Whatever you think your hourly rate is, or should be, you may need to lower expectations but without under-valuing yourself.  Yes, this is a tricky one and it may take some trial and error to get the balance right.   Pitch too high, you’re out of the running, pitch too low, you undersell yourself.

Rates of pay tend to be very low, and this is not helped by a flood of cheap labor from overseas, often from Asia Pacific and African countries, so you’ll be competing with them.  On the other hand, a good command of English and often Spanish for US companies puts you head and shoulders above cheap overseas labor.
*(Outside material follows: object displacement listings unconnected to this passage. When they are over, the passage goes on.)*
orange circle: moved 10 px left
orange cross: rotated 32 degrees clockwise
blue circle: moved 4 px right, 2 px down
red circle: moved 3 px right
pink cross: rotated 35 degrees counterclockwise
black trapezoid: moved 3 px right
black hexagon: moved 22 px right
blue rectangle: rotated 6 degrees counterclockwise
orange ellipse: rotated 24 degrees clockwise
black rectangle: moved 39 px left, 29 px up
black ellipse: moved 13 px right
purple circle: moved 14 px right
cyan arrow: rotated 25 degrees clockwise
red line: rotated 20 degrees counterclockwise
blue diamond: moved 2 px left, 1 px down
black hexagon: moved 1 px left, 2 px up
Clarify the payment method, timings and process that they work to and make sure you submit your work and hours in good time to get paid when it’s due.

Scam alert: If the advertiser promises you the world, with a maximum amount of pay you could reach, be cautious.  It’s common to see advertisements offering a range of pay, like between $15 to $200 per day.  How many of their workers actually achieve that upper limit and at what cost?  What does it take to earn the maximum amount?  By all means, do ask the prospective employer these questions.  It’s your right to do so.
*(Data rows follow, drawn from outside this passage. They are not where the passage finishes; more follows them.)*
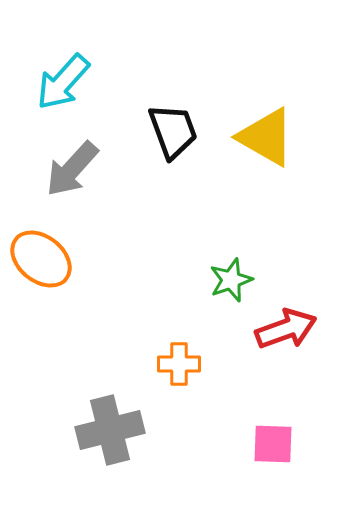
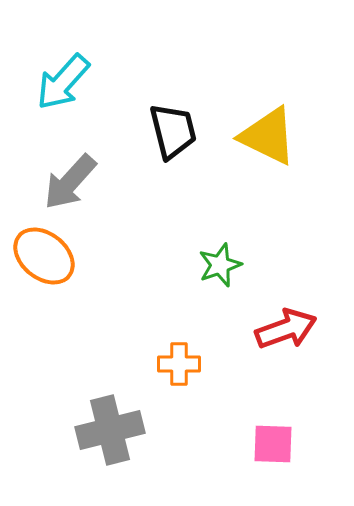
black trapezoid: rotated 6 degrees clockwise
yellow triangle: moved 2 px right, 1 px up; rotated 4 degrees counterclockwise
gray arrow: moved 2 px left, 13 px down
orange ellipse: moved 3 px right, 3 px up
green star: moved 11 px left, 15 px up
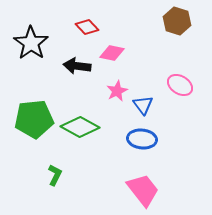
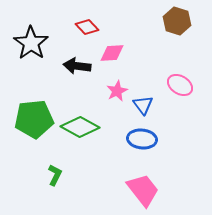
pink diamond: rotated 15 degrees counterclockwise
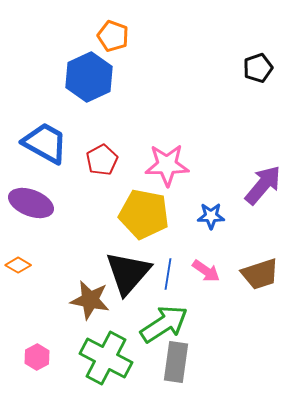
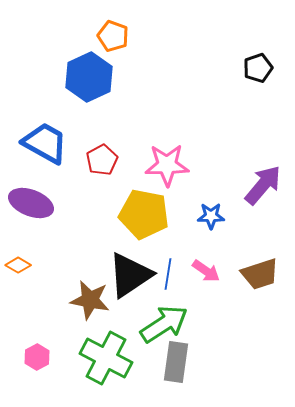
black triangle: moved 2 px right, 2 px down; rotated 15 degrees clockwise
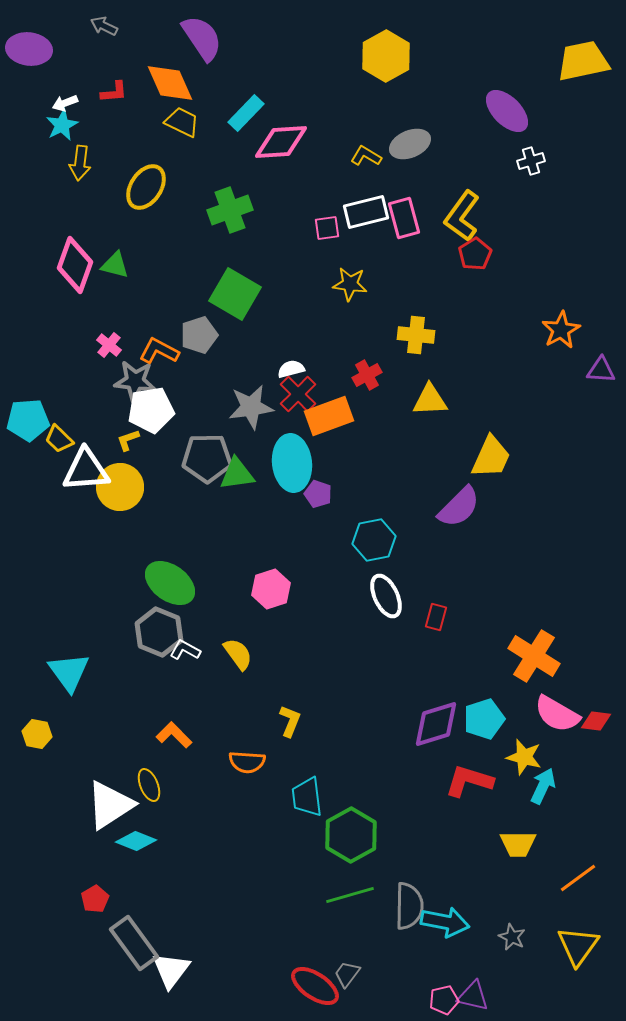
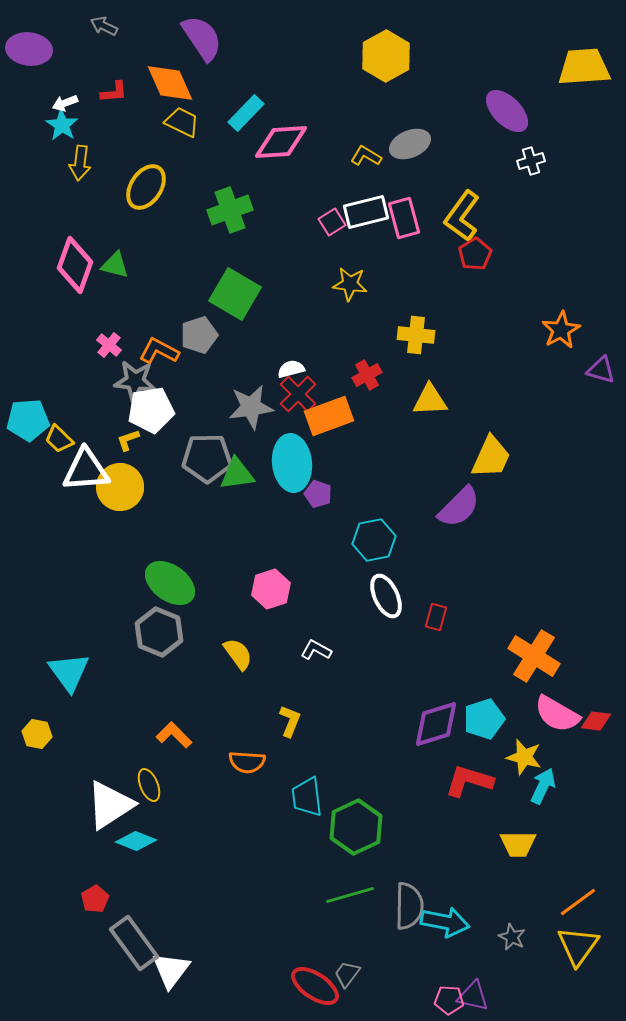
yellow trapezoid at (583, 61): moved 1 px right, 6 px down; rotated 8 degrees clockwise
cyan star at (62, 125): rotated 12 degrees counterclockwise
pink square at (327, 228): moved 5 px right, 6 px up; rotated 24 degrees counterclockwise
purple triangle at (601, 370): rotated 12 degrees clockwise
white L-shape at (185, 650): moved 131 px right
green hexagon at (351, 835): moved 5 px right, 8 px up; rotated 4 degrees clockwise
orange line at (578, 878): moved 24 px down
pink pentagon at (444, 1000): moved 5 px right; rotated 16 degrees clockwise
Rates may be paid either by the page, or word count, or by the hour.  You could be paid as little as $5 per hour or piece of work.
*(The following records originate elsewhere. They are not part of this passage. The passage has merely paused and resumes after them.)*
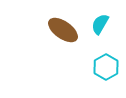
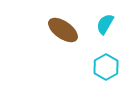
cyan semicircle: moved 5 px right
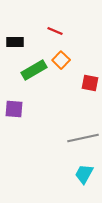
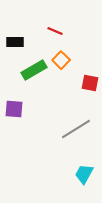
gray line: moved 7 px left, 9 px up; rotated 20 degrees counterclockwise
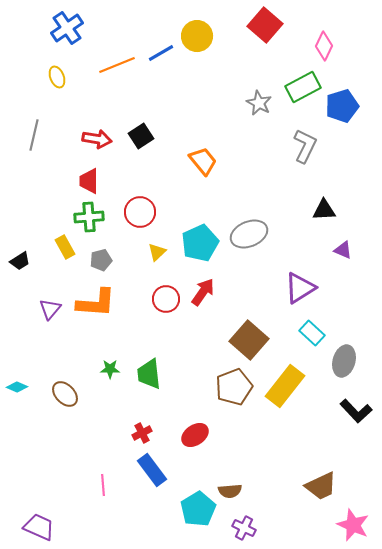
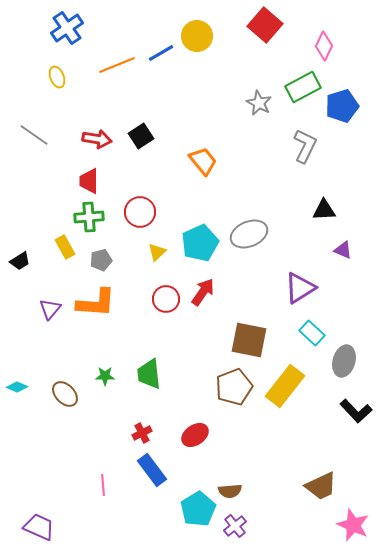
gray line at (34, 135): rotated 68 degrees counterclockwise
brown square at (249, 340): rotated 30 degrees counterclockwise
green star at (110, 369): moved 5 px left, 7 px down
purple cross at (244, 528): moved 9 px left, 2 px up; rotated 25 degrees clockwise
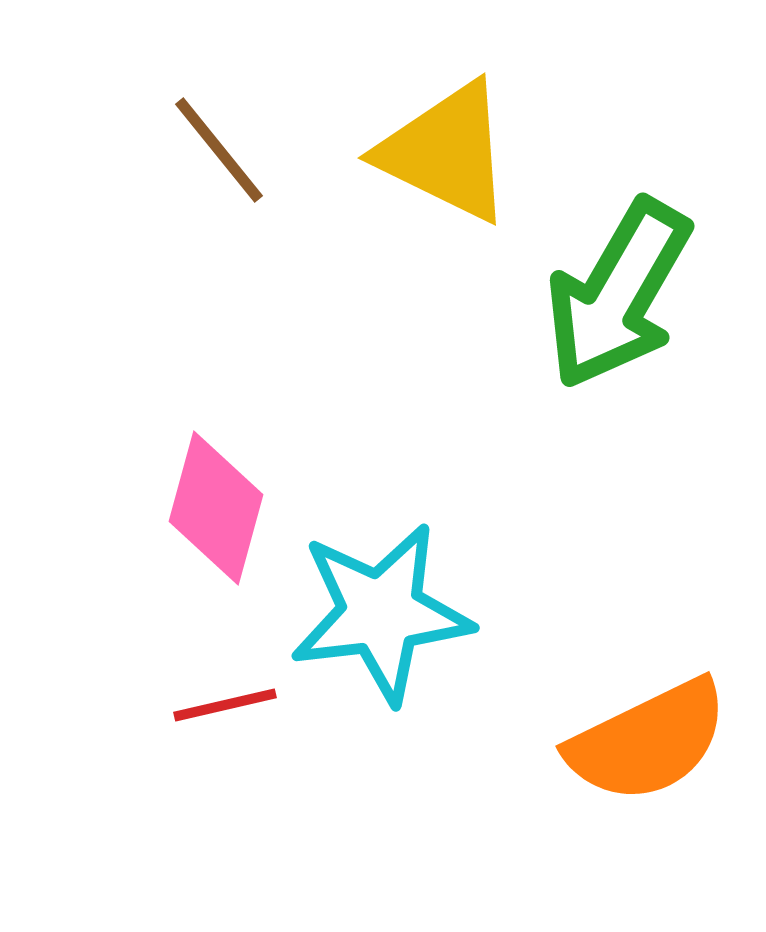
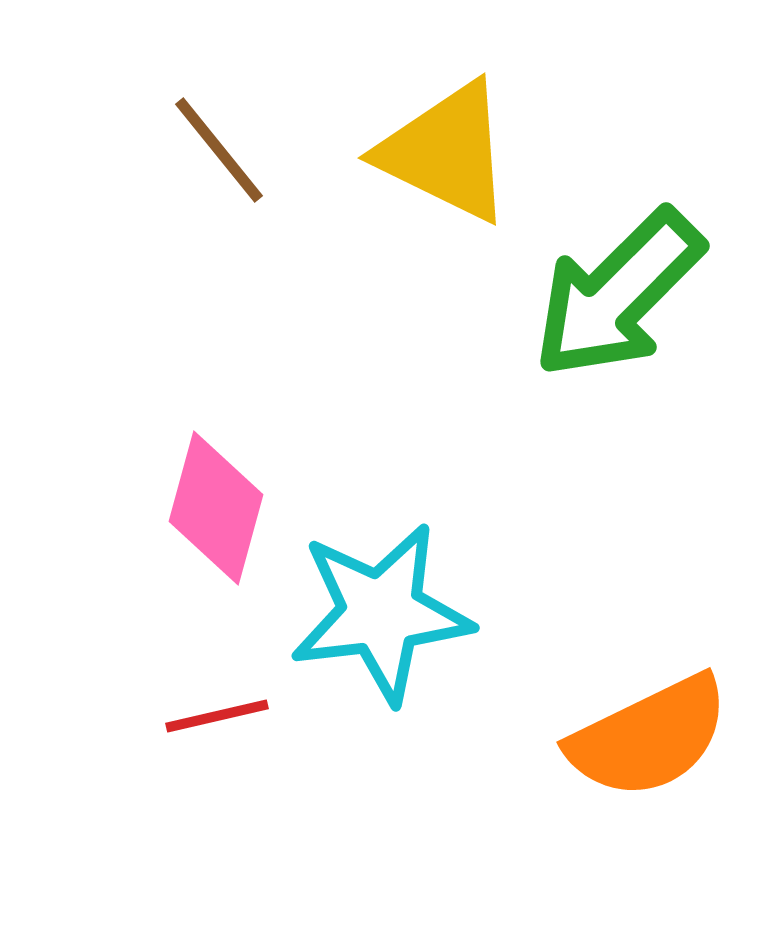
green arrow: rotated 15 degrees clockwise
red line: moved 8 px left, 11 px down
orange semicircle: moved 1 px right, 4 px up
Does the final brief match the original advertisement you applied for?  It’s not uncommon to apply for a simple data entry typing job for a certain amount of records per piece, or per hour, to only find that they are expecting thousands of records, additional research, reformatting, etc, etc and all for a pittance.  Don’t get trapped into going with the flow on these.  Scam alert! They have been dishonest with you from the start, so what are the odds that they will conduct a trustworthy and honorable business relationship with you?

Another thing to check out is the territory of paying company.  If they are a reputable US, Canada, Australia or UK based you can pretty much be certain that the rates of pay will be about right for the job in question.  If, however, they are Asia Pacific countries, because of the cheaper labor rates in those parts, you’ll find a corresponding low rate of pay offered.

Also, make sure you take into account any currency conversion rates or fees as it will affect the end rate of pay.

Equipment you will need

It’s not a scam just because they ask you to provide or use your own equipment.  It’s expected.  With home typing jobs, it’s very unusual to be provided with any equipment or supplies.  You’ll need to ensure you have the correct set up to provide the service expected, to the quality expected.

Here’s a list of some of the fundamental things you will need:

  • PC or laptop
  • Microsoft Office or similar – you will need to be able to work on Word, Excel, Powerpoint and perhaps even Access database files.
  • Reliable internet connection
  • Electronic file storage and back-up
  • Email account

As well as all the other usual things you may need, or feel comfortable using in an office environments, like a notepad, writing implements, filing boxes for your own records and papers.

Where to Find Typing Jobs

Besides the general sites that you can hung for work, there are a few specialty typing job / data entry sites you can look for specific typing work.

Scribie – transcribe audio files into written word

Aberdeen – jobs given out for captioning and transcribing

Quicktate – transcribe voice messages

Dion Data Solutions – various data entry tasks

Amazon MTuk – a site to find small micro typing jobs that vary in nature

Click Worker – a site that gives out small typing job and pays a couple dollars per job – a site where you can sell services for $5 dollars a piece. You can advertise data entry services directly to people looking for such workers.

What about flying solo?

Of course, you could go it alone.  Sound scary?  You bet it does.  But not as scary as getting caught up in the many scams that are taking advantage of moms who just want to earn a few bucks to give the kids a better life.

You can start by placing that ad in your local store.   Or maybe place an ad in the church newsletter.  Make up some of your own flyers and take a walk round local small businesses that may need an extra pair of hands occasionally.

By building up your own reputation locally, with a service-orientated approach, word of mouth soon gets round and it could lead to more work coming your way.